- **Directive**
Answer these questions about the world-building discussion:
1. How many plot points does the discussion suggest giving a village?
2. Once one of the three villages is chosen as the central adventure hub, what are the other two used as?
3. Who recently reposted a take on setting?

- **Source passage**
┌──

My advice to anyone looking to create a world (or even several)? Make sure you have a great memory, or just write down random ‘cool’ elements you’d like to incorporate into your game. It could be a character, an encounter, or maybe even just some cool-looking location. Maybe you want to replay something you read in a comic once (lord knows I’ve stolen material from things like even Dwarf Fortress!). Steal what you can, adapt what doesn’t work, and hang onto any ‘cool’ ideas you might get. Who knows, maybe after some thought, you too can have awesome new towns that suddenly pop up out of seemingly nowhere.
EI337 makes a good point about world building at the end. Make several. Practice makes perfect. Design a village with 3 or 4 plot points. Then do it again. And again.
You have three villages. Each a little different. Choose one as a central adventure hub and use the two others to serve as destination points. Now you’ve got a good sandbox to start building adventures in.
@E-l337 – You’re absolutely right about “have a good memory”– and that practice makes perfect. I look back at some of the worlds I build during high school and am amazed at the detail I worked up for some things [lengthy histories and wars], and how many others I just missed.
As I get old and crotchety, I avoid building worlds in advance. In a way it’s too bad– world building can be a lot of fun. It complements roleplaying… but can easily become its own thing.
@Troy E. Taylor – If you have the time and interest, I agree that making a few cool locations, threading loose ties between them, and picking one for the start location will often make for a more complex feel than just starting in isolation.
If you, the GM, have the time and interest, you can really benefit from having a handful of interesting locations to bounce between. Don’t feel it’s a requirement to start, but it can be nice to have the next location sketched out– saving you time that you can reinvest in tailoring the adventure to your players.
Rob Donoghue recently reposted an interesting take on setting. The post includes what he expects out of a book setting, how it should be presented, how it’s going to get broken in play. Take a look for another interesting take on world building components.

└──

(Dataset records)
┌──

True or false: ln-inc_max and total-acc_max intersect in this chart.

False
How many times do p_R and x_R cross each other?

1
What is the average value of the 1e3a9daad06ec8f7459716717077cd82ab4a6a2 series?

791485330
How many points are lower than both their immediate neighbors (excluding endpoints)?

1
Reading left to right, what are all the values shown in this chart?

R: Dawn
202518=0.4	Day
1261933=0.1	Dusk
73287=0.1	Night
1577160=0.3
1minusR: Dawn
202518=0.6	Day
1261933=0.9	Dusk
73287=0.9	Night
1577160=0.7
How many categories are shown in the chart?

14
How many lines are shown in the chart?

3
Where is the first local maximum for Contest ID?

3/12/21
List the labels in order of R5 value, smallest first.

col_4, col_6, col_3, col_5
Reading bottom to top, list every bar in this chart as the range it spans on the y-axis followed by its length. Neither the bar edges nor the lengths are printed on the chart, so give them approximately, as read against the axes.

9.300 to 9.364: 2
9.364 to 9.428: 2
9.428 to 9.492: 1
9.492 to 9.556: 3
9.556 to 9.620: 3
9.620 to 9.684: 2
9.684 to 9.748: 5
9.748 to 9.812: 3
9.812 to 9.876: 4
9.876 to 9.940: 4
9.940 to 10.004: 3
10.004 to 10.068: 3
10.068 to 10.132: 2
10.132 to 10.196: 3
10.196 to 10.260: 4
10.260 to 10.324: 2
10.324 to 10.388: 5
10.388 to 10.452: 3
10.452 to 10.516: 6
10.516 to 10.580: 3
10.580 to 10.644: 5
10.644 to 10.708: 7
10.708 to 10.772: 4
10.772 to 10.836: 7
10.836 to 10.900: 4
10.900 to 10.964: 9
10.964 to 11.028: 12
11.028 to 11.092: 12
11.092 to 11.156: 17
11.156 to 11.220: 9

└──

- **Answer section**
1. 3 or 4
2. Destination points
3. Rob Donoghue